American judge (born 1984)

Katherine Amber "Katie" Crytzer (born 1984) is a United States district judge of the United States District Court for the Eastern District of Tennessee.

== Education ==

Crytzer graduated from Middle Tennessee State University in 2006 with a Bachelor of Science summa cum laude. She then attended the George Mason University School of Law (now Antonin Scalia Law School), graduating in 2009 with a Juris Doctor magna cum laude.

== Legal career ==

Upon graduating from law school, Crytzer served as a law clerk to Judge Raymond W. Gruender of the United States Court of Appeals for the Eighth Circuit. She previously served as an Assistant United States Attorney for the Eastern District of Kentucky and was in private practice at Kirkland & Ellis. Before becoming a judge, she was the Principal Deputy Assistant Attorney General for the United States Department of Justice Office of Legal Policy, where she provided legal and policy advice to the Assistant Attorney General and Department of Justice leadership.

== Withdrawn nomination to Tennessee Valley Authority ==

On April 3, 2020, President Donald Trump announced his intent to nominate Crytzer to be the Inspector General of the Tennessee Valley Authority. On April 6, 2020, her nomination was sent to the Senate. She was nominated to replace Richard W. Moore, who resigned to become the United States Attorney for the Southern District of Alabama in 2017. On September 22, 2020, her nomination was withdrawn after she was nominated to become a United States district judge of the United States District Court for the Eastern District of Tennessee.

_Brief_. Translate this sentence from the biography of Katie Crytzer above into Spanish: "On April 6, 2020, her nomination was sent to the Senate."

_Entries shown_.

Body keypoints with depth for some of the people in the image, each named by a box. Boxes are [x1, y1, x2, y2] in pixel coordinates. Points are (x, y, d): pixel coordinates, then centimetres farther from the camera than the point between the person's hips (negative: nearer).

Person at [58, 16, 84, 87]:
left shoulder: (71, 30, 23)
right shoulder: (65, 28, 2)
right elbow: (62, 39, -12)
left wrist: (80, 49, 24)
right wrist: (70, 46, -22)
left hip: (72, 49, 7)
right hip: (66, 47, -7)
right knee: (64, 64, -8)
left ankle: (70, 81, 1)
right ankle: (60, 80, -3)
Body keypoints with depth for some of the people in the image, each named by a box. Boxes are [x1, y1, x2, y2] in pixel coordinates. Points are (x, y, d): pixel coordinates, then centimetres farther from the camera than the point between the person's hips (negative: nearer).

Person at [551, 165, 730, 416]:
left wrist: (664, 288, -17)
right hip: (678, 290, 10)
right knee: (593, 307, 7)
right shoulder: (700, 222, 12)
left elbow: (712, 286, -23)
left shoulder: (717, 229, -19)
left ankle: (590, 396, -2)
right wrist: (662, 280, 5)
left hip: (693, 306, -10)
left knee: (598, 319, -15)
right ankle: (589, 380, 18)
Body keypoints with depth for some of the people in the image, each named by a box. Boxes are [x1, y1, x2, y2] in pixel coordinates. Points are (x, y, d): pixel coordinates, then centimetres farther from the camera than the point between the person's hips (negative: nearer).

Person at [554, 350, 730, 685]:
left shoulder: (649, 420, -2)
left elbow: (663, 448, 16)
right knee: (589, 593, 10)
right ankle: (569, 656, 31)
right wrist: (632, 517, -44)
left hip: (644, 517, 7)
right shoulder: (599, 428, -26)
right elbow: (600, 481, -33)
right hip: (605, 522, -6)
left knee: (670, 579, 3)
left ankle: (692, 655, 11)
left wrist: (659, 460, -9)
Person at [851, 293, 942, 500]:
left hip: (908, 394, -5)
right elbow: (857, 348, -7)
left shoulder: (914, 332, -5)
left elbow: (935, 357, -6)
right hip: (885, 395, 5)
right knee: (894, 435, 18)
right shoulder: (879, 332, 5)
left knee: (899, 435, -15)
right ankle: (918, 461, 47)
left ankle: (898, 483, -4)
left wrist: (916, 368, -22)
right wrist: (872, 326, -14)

_Solution_. El 6 de abril de 2020, su nominación fue enviada al Senado.